Create array of regex matches

In Java, I am trying to return all regex matches to an array but it seems that you can only check whether the pattern matches something or not (boolean).

How can I use a regex match to form an array of all string matching a regex expression in a given string?

Good question. The information you seek should be part of the Java docs on Regex and Matcher. Sadly, it isn't.
A real shame. This functionality seems to exist out of the box in nearly every other language (that has regular expression support).

4
4castle

(4castle's answer is better than the below if you can assume Java >= 9)

You need to create a matcher and use that to iteratively find matches.

 import java.util.regex.Matcher;
 import java.util.regex.Pattern;

 ...

 List<String> allMatches = new ArrayList<String>();
 Matcher m = Pattern.compile("your regular expression here")
     .matcher(yourStringHere);
 while (m.find()) {
   allMatches.add(m.group());
 }

After this, allMatches contains the matches, and you can use allMatches.toArray(new String[0]) to get an array if you really need one.

You can also use MatchResult to write helper functions to loop over matches since Matcher.toMatchResult() returns a snapshot of the current group state.
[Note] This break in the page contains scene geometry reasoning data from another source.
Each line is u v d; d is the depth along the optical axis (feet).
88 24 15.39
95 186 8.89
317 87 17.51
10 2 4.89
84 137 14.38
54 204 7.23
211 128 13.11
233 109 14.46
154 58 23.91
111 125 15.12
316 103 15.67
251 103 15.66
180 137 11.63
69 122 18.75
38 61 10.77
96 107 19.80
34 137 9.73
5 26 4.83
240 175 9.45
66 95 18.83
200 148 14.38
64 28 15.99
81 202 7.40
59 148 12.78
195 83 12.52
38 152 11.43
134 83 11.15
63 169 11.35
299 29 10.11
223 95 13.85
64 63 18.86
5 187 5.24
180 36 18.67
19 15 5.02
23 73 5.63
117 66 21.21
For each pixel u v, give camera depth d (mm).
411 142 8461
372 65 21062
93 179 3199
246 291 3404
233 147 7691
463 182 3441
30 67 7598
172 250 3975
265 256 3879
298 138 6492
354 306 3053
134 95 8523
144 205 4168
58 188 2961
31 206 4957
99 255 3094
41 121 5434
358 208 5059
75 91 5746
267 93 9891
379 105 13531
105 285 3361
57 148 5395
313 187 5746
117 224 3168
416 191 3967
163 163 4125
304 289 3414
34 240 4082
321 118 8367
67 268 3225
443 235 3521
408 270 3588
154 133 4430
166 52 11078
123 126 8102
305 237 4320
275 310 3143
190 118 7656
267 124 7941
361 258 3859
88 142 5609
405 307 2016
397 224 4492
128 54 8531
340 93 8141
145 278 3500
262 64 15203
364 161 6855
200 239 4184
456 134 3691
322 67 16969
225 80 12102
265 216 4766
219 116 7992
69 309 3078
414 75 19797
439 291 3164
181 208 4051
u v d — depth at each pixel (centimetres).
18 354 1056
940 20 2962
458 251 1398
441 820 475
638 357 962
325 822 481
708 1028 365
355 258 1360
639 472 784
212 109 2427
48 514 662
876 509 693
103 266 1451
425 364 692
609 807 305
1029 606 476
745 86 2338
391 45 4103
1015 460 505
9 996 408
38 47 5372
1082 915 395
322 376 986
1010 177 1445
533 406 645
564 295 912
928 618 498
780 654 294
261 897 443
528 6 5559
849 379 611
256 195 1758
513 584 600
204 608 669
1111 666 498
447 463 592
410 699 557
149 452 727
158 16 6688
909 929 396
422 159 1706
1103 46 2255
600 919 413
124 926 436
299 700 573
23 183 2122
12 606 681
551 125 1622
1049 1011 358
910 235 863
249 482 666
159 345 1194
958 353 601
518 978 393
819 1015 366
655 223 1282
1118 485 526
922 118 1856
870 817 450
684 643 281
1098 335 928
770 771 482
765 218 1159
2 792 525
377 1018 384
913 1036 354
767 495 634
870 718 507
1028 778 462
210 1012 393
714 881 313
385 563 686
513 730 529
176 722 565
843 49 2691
For example you can write a lazy iterator to let you do

for (MatchResult match : allMatches(pattern, input)) {
  // Use match, and maybe break without doing the work to find all possible matches.
}

by doing something like this:

public static Iterable<MatchResult> allMatches(
      final Pattern p, final CharSequence input) {
  return new Iterable<MatchResult>() {
    public Iterator<MatchResult> iterator() {
      return new Iterator<MatchResult>() {
        // Use a matcher internally.
        final Matcher matcher = p.matcher(input);
        // Keep a match around that supports any interleaving of hasNext/next calls.
        MatchResult pending;

        public boolean hasNext() {
          // Lazily fill pending, and avoid calling find() multiple times if the
          // clients call hasNext() repeatedly before sampling via next().
          if (pending == null && matcher.find()) {
            pending = matcher.toMatchResult();
          }
          return pending != null;
        }

        public MatchResult next() {
          // Fill pending if necessary (as when clients call next() without
          // checking hasNext()), throw if not possible.
          if (!hasNext()) { throw new NoSuchElementException(); }
          // Consume pending so next call to hasNext() does a find().
          MatchResult next = pending;
          pending = null;
          return next;
        }

        /** Required to satisfy the interface, but unsupported. */
        public void remove() { throw new UnsupportedOperationException(); }
      };
    }
  };
}

With this,

for (MatchResult match : allMatches(Pattern.compile("[abc]"), "abracadabra")) {
  System.out.println(match.group() + " at " + match.start());
}

yields

a at 0 b at 1 a at 3 c at 4 a at 5 a at 7 b at 8 a at 10


I wouldn't suggest using an ArrayList here since you don't know upfront the size and might want to avoid the buffer resizing. Instead, I would prefer a LinkedList -- though it's just a suggestion and doesn't make your answer less valid whatsoever.
@Liv, take the time to benchmark both ArrayList and LinkedList, the results may be surprising.
I hear what you're saying and I am aware of the execution speed and memory footprint in both cases;the problem with the ArrayList is that the default constructor creates a capacity of 10 -- if you go past that size with calls to add() you will have to bear with the memory allocation and array copy -- and that might happen a few times. Granted, if you expect just a few matches then your approach is the more efficient one; if however you find that the array "resizing" happens more than once I would suggest a LinkedList, even more so if you're dealing with a low latency app.
@Liv, If your pattern tends to produce matches with a fairly predictable size, and depending on whether the pattern matches sparsely or densely (based on the the sum of the lengths of allMatches vs yourStringHere.length()), you can probably precompute a good size for allMatches. In my experience, the cost of LinkedList memory and iteration efficiency-wise is not usually worth it so LinkedList is not my default posture. But when optimizing a hot-spot, it is definitely worth swapping list implementations to see if you get an improvement.
In Java 9, you can now use Matcher#results to get a Stream which you can use to generate an array (see my answer).
4
4castle

In Java 9, you can now use Matcher#results() to get a Stream<MatchResult> which you can use to get a list/array of matches.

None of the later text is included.